By Laurie Kazan-Alleexportprod-chartn

I am not one for graphs or bar charts but today I saw a diagram that really made sense. It plotted the levels of Canadian asbestos production from 1948 until 2002 alongside the incidence of asbestos-related deaths.[1] What was as clear as the nose on your face was the deadly impact that Canada’s asbestos industry has had on its citizens. Thirty years after asbestos production had peaked, asbestos-related mortality had reached an all-time high. It doesn’t take a rocket scientist to understand the cause and effect relationship between exposure to asbestos and disease. Wherever asbestos has been mined, processed or used, disease and death follows.

Mesothelioma mortality in Canada has been rising since the 1960s with 400+ deaths now being registered every year. Predictably mesothelioma hotspots include areas where asbestos exposure was rife including asbestos mining regions, shipyard towns and sites where asbestos was manufactured or processed. People in these locations have paid and will continue to pay with their lives for the profits of asbestos companies. In Ontario, the number of new mesothelioma diagnoses rose by 260% between 1982 (20) and 2002 (72). While the incidence of asbestosis seems to be in decline, there is no end in sight for Canada’s mesothelioma epidemic. Although Canadian epidemiologists believe that the incidence of this deadly cancer could decline after 2019, the presence of huge amounts of asbestos contained within the built and natural environment, leads one to question this optimistic forecast.

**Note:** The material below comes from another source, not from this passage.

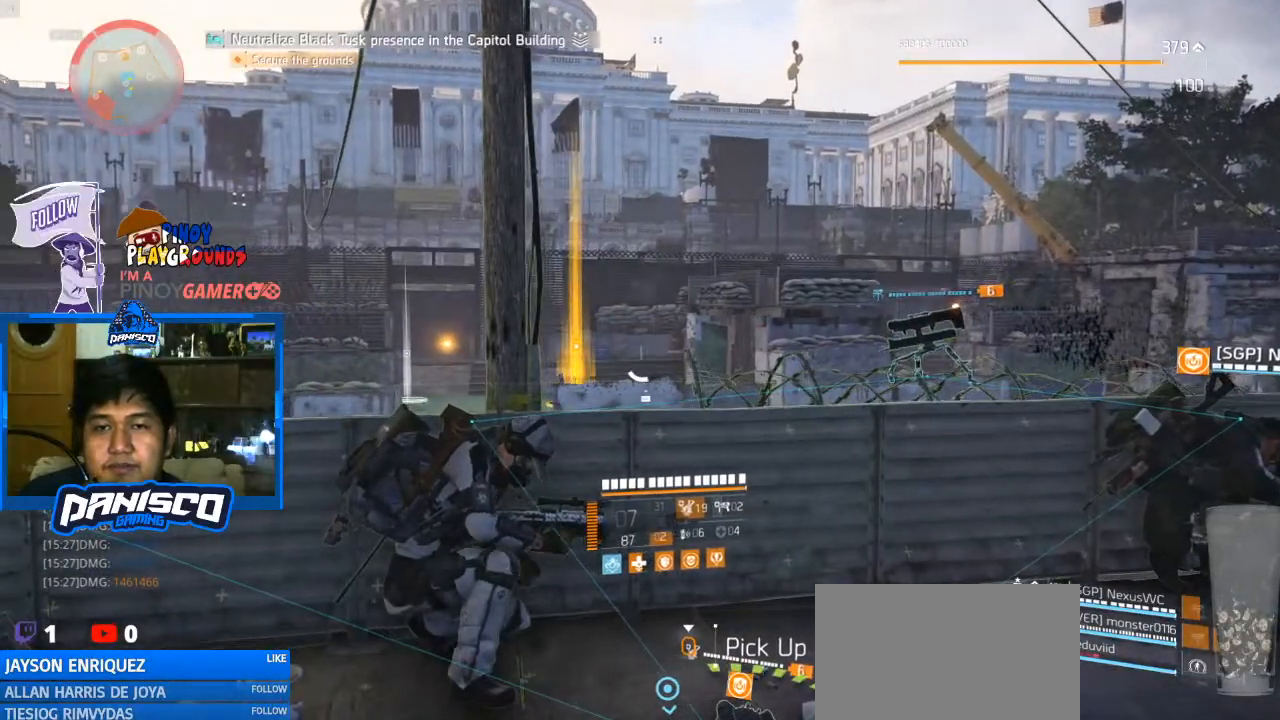
{"keys": [], "mouse": [], "events": []}
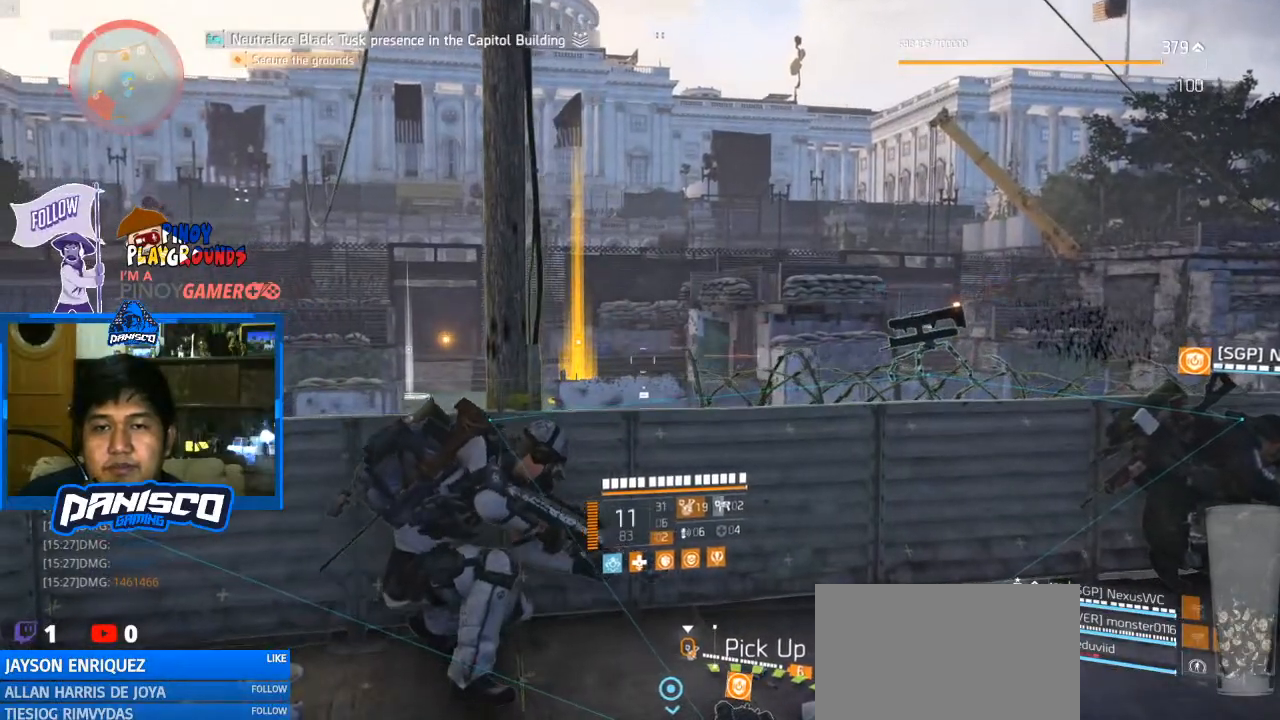
{"keys": [], "mouse": [], "events": []}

Commenting on this situation Mary Hesdorffer, the Director of the Mesothelioma Applied Research Foundation, said:

“Despite the fact that Canadian asbestos production has now ceased, the long latency period of asbestos-related diseases means that we will, unfortunately, see many more cases of mesothelioma in the years to come. Each patient diagnosed has a family and friends, a community which will be devastated by this diagnosis. With all that is known about the effects asbestos has on human beings, it is beyond belief that neither Canada nor the U.S. has banned asbestos. Just what are they waiting for?”

Mary is right. The only way to bring the global asbestos catastrophe to an end is for the mining, sale and use of asbestos to be banned the world over. If not now, when?